Around this time, MIT was building a powerhouse of meteorological and oceanographic experts; in the summer of 1956, then department head Henry Houghton recruited Jule Charney and Norman Phillips. While here, he held the titles of research associate, associate professor, and professor. He led the Department of Meteorology — a precursor to today’s Department of Earth, Atmospheric and Planetary Sciences (EAPS) — for four years, beginning in 1970. Phillips left an indelible mark on MIT and the broader scientific community. He served on numerous national and international committees. As co-editor of the Journal of Atmospheric Science, he took it upon himself to ensure publications of the highest quality.
In July of 1974, Phillips left for the National Weather Service at the National Meteorological Center to pursue numerical weather prediction and data assimilation. He stayed there for four years before retiring in 1988; however, possessing an agile mind, he continued to publish well into his golden years.
Phillips’ research had dramatically changed the way we think about our atmosphere; for these contributions to the field of meteorology, he has been recognized with numerous honors. In 2003, Phillips along with Joseph Smagorinsky received the Benjamin Franklin Medal from the National Weather Service, National Meteorological Center “for their major contributions to the prediction of weather and climate using numerical methods.”
Their seminal and pioneering studies led to the first computer models of weather and climate, as well as to an understanding of the general circulation of the atmosphere, including the transports of heat and moisture that determine the Earth's climate. In addition, Smagorinsky played a leading role in establishing the current global observational network for the atmosphere, and Phillips' leadership fostered the development of effective methods for the use of observations in data assimilation systems.
The American Meteorological Society also selected him for the highly prestigious distinction of an honorary member. From the same institution, he received the Meisinger Award, the Editor’s Award, the Carl-Gustaf Rossby Award (it’s highest honor), the Award for Outstanding Contribution to the Advance of Applied Meteorology, and was appointed a distinguished lecturer. Among his other honors, Phillips was also presented with the Napier Shaw Prize, elected to the National Academy of Sciences, and presented the 6th World Meteorological Organization’s lecture.

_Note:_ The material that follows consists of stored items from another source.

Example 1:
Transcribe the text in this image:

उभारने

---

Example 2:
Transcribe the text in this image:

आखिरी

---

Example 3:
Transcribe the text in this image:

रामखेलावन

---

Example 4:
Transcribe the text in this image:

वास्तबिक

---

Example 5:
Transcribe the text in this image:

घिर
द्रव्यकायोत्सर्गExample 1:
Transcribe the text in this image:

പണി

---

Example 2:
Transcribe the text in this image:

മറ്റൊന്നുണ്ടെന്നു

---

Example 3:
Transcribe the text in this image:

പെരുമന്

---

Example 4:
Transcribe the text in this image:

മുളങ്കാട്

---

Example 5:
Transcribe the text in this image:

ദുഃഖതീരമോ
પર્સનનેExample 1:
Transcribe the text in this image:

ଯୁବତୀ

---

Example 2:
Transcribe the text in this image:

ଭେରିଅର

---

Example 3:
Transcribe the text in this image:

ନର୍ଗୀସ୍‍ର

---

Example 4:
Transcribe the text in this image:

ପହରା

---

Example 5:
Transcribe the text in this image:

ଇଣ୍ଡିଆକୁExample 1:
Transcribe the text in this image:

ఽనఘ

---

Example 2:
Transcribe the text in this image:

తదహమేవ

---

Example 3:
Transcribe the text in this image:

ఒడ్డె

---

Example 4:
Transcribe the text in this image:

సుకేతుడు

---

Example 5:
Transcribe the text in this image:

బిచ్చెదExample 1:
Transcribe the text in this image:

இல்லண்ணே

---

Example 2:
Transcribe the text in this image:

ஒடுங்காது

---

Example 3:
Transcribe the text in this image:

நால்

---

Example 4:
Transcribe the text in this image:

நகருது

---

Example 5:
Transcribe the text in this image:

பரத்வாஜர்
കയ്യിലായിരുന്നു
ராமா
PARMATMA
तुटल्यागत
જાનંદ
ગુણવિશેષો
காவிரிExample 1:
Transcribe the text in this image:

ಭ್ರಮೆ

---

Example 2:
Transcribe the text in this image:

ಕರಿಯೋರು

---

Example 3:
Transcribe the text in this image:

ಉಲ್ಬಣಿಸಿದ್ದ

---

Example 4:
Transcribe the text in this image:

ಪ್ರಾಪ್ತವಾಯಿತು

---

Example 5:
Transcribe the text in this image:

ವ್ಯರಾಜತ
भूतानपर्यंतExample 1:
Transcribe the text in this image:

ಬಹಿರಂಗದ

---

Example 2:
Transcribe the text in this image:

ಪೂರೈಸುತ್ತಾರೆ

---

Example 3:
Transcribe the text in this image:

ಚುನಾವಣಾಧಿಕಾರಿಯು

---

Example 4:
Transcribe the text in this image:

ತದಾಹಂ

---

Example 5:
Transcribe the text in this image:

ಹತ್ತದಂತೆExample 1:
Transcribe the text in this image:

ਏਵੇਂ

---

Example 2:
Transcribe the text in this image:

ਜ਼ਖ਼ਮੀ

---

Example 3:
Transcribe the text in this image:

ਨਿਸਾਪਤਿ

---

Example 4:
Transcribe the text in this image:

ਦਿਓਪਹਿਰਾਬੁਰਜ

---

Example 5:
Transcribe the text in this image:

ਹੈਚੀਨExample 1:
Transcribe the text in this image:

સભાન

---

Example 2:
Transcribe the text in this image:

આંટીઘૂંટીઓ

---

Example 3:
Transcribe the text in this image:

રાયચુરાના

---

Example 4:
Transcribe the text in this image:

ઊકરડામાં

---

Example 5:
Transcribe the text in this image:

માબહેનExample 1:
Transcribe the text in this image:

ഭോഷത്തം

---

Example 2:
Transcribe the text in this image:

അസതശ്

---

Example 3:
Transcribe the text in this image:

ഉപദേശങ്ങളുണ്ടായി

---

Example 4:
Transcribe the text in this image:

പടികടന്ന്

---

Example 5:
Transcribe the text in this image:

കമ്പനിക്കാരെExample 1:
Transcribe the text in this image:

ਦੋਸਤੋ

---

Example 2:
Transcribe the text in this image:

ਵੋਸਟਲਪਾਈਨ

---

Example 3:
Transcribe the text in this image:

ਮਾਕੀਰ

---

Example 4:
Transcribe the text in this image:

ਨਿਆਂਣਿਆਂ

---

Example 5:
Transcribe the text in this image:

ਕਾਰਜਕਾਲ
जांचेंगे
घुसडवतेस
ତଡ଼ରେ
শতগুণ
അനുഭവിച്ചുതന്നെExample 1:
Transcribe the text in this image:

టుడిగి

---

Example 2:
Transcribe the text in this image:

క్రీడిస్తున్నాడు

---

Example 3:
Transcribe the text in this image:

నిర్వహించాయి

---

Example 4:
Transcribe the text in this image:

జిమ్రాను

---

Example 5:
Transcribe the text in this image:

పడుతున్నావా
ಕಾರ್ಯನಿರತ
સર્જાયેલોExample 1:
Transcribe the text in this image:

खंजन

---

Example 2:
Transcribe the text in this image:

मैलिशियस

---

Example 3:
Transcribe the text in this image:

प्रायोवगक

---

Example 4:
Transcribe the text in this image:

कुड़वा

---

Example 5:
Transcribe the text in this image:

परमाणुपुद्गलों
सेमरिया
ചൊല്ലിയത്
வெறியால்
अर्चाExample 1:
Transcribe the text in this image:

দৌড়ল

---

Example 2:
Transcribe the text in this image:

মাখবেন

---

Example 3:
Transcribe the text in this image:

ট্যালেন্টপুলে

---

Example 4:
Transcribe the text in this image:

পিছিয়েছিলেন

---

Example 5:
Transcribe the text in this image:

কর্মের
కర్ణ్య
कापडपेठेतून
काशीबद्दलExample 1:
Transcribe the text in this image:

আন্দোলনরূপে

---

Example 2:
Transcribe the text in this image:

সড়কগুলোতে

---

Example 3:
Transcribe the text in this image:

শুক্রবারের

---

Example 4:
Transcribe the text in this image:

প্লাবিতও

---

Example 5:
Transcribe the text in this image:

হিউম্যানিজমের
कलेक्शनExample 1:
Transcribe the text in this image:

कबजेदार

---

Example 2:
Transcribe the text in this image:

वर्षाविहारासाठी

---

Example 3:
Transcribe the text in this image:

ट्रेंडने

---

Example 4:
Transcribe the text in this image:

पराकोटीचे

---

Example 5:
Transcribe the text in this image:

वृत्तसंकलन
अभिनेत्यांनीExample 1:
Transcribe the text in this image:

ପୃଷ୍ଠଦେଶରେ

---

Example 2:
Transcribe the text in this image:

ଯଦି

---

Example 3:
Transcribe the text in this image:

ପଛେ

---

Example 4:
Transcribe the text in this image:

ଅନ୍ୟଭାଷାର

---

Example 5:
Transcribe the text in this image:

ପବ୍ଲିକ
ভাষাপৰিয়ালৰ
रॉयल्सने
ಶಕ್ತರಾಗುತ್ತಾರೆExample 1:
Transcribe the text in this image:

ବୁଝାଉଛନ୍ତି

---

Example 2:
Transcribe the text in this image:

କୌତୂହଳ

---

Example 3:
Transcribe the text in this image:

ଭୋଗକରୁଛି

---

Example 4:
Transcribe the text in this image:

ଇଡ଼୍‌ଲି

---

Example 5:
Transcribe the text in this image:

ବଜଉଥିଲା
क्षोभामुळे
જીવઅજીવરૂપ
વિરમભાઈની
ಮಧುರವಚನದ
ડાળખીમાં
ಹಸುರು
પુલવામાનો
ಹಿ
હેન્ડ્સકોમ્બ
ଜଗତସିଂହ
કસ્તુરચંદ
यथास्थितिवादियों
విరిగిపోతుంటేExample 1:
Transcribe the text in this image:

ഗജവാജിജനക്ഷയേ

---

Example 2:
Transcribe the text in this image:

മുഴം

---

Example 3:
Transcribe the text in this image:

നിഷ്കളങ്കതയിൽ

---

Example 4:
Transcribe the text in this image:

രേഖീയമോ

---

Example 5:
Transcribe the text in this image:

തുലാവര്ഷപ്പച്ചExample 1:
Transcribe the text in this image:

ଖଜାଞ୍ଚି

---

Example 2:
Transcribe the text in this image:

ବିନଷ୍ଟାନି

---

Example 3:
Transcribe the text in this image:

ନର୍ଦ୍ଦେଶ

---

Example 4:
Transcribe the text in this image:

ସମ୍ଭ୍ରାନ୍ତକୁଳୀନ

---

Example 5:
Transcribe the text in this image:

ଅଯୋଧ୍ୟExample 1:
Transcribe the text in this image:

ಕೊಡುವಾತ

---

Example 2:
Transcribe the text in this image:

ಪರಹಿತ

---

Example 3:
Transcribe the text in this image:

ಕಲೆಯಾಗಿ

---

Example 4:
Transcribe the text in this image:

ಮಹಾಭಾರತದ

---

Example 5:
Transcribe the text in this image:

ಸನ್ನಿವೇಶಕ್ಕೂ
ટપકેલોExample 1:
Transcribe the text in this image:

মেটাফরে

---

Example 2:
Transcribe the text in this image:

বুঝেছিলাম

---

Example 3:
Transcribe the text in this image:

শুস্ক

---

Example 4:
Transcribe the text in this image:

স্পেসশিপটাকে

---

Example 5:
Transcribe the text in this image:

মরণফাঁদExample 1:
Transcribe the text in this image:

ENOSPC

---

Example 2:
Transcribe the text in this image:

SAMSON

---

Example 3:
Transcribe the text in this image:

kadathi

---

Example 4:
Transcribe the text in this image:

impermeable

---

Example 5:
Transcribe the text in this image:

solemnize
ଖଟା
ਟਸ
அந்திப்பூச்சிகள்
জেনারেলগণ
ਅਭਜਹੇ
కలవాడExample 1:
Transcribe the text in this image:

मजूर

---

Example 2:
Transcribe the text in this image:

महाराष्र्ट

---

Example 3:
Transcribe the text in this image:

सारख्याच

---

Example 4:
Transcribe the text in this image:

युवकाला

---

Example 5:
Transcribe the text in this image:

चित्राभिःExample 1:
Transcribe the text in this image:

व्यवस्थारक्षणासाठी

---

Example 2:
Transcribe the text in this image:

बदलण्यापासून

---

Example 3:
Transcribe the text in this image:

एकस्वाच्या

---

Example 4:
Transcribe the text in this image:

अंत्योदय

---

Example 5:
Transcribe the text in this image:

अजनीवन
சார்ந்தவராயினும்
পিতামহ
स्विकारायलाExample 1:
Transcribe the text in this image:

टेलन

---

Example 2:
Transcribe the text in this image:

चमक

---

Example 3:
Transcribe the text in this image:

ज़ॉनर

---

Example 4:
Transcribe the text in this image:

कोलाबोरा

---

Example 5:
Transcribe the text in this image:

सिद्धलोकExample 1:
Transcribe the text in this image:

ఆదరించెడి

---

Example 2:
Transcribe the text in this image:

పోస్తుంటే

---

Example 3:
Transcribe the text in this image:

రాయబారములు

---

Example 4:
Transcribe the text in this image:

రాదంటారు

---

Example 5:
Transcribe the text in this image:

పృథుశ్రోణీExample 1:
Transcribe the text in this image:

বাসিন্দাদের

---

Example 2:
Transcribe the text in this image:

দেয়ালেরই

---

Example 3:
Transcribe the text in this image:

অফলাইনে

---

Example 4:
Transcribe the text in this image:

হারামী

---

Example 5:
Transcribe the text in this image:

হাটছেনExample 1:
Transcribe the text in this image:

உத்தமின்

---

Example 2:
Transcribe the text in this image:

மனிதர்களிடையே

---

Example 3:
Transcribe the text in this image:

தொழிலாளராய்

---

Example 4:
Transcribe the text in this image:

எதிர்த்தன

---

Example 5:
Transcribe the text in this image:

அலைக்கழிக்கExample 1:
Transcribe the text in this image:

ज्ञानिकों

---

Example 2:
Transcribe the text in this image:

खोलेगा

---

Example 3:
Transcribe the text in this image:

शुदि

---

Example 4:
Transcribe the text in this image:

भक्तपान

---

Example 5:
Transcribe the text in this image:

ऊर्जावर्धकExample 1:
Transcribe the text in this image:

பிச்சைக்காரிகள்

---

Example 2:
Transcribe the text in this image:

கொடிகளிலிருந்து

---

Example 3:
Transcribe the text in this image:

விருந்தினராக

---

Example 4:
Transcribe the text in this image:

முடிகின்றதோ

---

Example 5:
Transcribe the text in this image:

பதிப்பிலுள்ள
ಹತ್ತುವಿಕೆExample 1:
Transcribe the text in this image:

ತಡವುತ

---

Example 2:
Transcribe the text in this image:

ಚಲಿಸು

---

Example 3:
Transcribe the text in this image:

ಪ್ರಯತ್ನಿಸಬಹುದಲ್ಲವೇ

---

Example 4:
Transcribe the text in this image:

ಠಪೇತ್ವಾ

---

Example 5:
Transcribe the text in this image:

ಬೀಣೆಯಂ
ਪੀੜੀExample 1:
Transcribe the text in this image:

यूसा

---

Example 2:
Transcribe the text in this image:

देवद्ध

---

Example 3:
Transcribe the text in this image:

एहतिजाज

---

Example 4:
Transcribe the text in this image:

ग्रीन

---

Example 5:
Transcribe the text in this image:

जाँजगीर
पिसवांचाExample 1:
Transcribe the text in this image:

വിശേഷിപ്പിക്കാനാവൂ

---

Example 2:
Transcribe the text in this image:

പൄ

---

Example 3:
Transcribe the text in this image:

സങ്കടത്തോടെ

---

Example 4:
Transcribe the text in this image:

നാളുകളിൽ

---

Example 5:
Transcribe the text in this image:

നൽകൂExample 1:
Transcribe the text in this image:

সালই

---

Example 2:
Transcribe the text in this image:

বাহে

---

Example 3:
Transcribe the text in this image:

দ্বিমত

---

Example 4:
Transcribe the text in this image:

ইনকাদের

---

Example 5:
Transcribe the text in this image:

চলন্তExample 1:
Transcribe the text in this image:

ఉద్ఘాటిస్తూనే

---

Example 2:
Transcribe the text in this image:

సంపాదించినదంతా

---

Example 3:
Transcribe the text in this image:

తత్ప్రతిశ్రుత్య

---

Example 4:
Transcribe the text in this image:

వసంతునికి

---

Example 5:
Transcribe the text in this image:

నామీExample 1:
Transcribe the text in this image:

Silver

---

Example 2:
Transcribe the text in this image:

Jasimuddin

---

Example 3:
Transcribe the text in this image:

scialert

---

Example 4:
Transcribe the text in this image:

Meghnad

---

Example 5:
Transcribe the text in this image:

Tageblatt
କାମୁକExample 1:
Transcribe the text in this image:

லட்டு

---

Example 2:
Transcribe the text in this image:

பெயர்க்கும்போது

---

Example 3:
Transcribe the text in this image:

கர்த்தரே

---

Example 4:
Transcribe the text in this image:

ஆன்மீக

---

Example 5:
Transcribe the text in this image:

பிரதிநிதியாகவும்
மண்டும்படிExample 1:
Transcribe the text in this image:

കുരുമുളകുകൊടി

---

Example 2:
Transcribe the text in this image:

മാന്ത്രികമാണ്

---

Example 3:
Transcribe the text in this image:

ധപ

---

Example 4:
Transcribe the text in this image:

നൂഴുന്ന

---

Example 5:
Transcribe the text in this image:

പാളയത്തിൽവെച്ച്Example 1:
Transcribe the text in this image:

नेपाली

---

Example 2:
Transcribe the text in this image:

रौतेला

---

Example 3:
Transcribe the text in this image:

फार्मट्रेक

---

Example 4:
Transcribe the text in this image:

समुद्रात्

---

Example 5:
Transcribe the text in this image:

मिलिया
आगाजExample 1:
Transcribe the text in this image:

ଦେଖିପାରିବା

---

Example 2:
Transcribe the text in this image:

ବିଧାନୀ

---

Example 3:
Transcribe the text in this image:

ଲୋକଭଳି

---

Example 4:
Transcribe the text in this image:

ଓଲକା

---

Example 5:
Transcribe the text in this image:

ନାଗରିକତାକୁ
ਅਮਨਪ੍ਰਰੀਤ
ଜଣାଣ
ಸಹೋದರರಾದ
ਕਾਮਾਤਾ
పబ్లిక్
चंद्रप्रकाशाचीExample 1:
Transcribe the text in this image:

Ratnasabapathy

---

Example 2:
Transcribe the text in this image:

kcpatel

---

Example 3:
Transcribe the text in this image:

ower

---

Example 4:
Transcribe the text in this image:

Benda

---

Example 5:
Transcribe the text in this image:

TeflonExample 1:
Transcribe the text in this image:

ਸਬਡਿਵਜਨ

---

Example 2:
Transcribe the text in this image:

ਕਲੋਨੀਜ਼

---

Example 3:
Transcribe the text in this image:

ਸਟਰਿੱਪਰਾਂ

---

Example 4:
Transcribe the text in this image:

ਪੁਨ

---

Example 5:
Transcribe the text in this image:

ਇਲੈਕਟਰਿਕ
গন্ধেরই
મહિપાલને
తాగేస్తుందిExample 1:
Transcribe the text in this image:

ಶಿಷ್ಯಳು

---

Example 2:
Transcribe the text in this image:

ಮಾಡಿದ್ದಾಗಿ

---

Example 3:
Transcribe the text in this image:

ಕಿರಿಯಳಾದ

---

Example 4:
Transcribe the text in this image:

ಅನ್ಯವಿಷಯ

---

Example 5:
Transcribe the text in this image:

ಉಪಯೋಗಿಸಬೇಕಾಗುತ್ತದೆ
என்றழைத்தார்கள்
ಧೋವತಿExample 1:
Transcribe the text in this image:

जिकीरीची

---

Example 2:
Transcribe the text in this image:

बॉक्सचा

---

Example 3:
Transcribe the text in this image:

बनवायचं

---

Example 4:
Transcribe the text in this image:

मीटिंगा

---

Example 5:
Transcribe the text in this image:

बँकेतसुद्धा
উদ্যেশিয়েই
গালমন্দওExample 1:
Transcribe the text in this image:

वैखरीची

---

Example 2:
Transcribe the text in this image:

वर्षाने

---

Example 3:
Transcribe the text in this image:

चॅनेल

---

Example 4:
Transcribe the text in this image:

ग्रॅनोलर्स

Phillips was predeceased by his beloved wife Martha (Nissen) Phillips, whom he married in 1945; his daughter Ruth Walsh; and sister Alice (Phillips) Westphal. Phillips is survived by daughters Janet Grigsby and Ellen Chasse. He is also survived by grandsons Stephen Walsh, Matthew Grigsby, Christopher Grigsby, Derek Chasse and Keith Chasse, plus great grandchildren Ryan and Riley Walsh and Morgan and Travis Chasse.
A memorial service will be held on June 29 at 11 a.m. at the Rivet Funeral Home, 425 Daniel Webster Highway in Merrimack, New Hampshire.